# Extrait proposé
---------------

La crise impose-t-elle de repenser la culture, même si on en sort totalement à un moment?

La culture nécessite toujours d’être repensée. Elle traverse certes une crise économique, financière et sociale, mais elle doit être identitaire et existentielle pour une société. Elle doit incarner une crise d’adolescence permanente, de remise en question, de génération d’artistes qui bousculent les autres. C’est le rôle de la culture d’être tumulte dans le corps vivant qu’est la société.

Vous craignez que l’on relocalise la culture. Pourquoi?

Disons plutôt le local pour local, même si je suis un partisan des circuits courts alimentaires… S’il y a bien un endroit où on peut laisser un peu d’empreinte carbone, c’est la culture. Je crois qu’il faut arrêter les grosses productions internationales et leurs tournées mais d’un autre côté, se condamner à n’écouter que des histoires de chez nous racontées par des gens de chez nous, c’est dommage. Je serais favorable à plus d’échanges, de confrontations, de compagnies qui passent du temps sur des terrains étrangers plutôt que d’aller à Zagreb à 25 pour jouer un seul soir un spectacle. Il faut que la culture arrête de se culpabiliser. On n’est pas Alibaba.com ni Amazon. Ce n’est pas chez nous, le problème. On ne va pas arrêter d’imprimer des romans parce qu’on tue des arbres. Mais cessons en revanche d’imprimer des pubs. La culture a une empreinte carbone mais aussi une empreinte sociale.

---------------

(Coordonnées des repères des membres)
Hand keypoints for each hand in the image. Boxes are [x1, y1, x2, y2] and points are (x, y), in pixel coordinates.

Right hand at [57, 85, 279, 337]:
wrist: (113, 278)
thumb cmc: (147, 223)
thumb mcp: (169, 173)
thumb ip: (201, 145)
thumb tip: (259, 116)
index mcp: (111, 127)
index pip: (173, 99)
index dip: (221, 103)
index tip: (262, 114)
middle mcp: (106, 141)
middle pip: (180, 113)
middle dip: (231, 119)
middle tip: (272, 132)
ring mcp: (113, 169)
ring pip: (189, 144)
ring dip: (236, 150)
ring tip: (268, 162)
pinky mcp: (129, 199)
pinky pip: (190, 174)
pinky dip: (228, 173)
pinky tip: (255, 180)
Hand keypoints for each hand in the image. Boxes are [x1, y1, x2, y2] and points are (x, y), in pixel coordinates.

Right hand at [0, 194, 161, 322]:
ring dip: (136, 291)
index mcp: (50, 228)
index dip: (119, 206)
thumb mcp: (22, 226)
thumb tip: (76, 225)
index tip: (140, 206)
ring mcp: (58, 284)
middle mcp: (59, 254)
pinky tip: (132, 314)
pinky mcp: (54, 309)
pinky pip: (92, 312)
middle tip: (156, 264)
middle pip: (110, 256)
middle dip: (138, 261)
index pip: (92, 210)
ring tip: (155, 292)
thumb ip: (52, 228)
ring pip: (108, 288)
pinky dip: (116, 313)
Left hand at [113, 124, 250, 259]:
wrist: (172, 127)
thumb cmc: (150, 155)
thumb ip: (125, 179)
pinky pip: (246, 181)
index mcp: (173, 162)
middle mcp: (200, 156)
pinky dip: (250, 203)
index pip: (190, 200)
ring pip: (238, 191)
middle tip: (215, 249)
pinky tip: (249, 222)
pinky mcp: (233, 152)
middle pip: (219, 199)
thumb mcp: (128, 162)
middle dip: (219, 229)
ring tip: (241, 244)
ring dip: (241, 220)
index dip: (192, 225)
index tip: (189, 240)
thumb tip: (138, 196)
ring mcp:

---------------

# Consignes de l'exercice
• A. Résumez l'entretien sur la culture en deux phrases.
• B. Poursuivez l'entretien sur la culture après sa dernière phrase.
Les entrées n'interviennent nullement dans ce travail.

# Réponses par numéro
• A. Selon la personne interrogée, la culture doit toujours être repensée et jouer le rôle d'un tumulte permanent dans la société, au-delà de la crise économique, financière et sociale qu'elle traverse. Favorable à l'arrêt des grosses productions internationales et de leurs tournées, elle refuse pourtant de cantonner la culture au local, souhaite davantage d'échanges avec l'étranger et juge que la culture doit cesser de se culpabiliser, car elle a une empreinte carbone mais aussi une empreinte sociale.

• B.
En plus d’être un homme de création, vous êtes, à la tête du Théâtre national, un chef d’entreprise. Comment avez-vous géré vos équipes?

Ici, c’est galère, pour le personnel et en matière de programmation, donc d’organisation. On a commencé à rédiger une charte des valeurs de l’entreprise, tous ensemble, en ligne, pour retrouver du sens, établir qui nous sommes et pourquoi nous devons tenir. Un théâtre a besoin d’avoir une âme et de la conserver. En septembre, on a pu ouvrir trois semaines. Après cinq mois sans culture, les gens venaient nous dire merci. La façon d’être spectateur a changé parce que chacun se rend compte du trésor qu’il a entre les mains.

La crise a aussi remis en lumière la question du statut d’artiste.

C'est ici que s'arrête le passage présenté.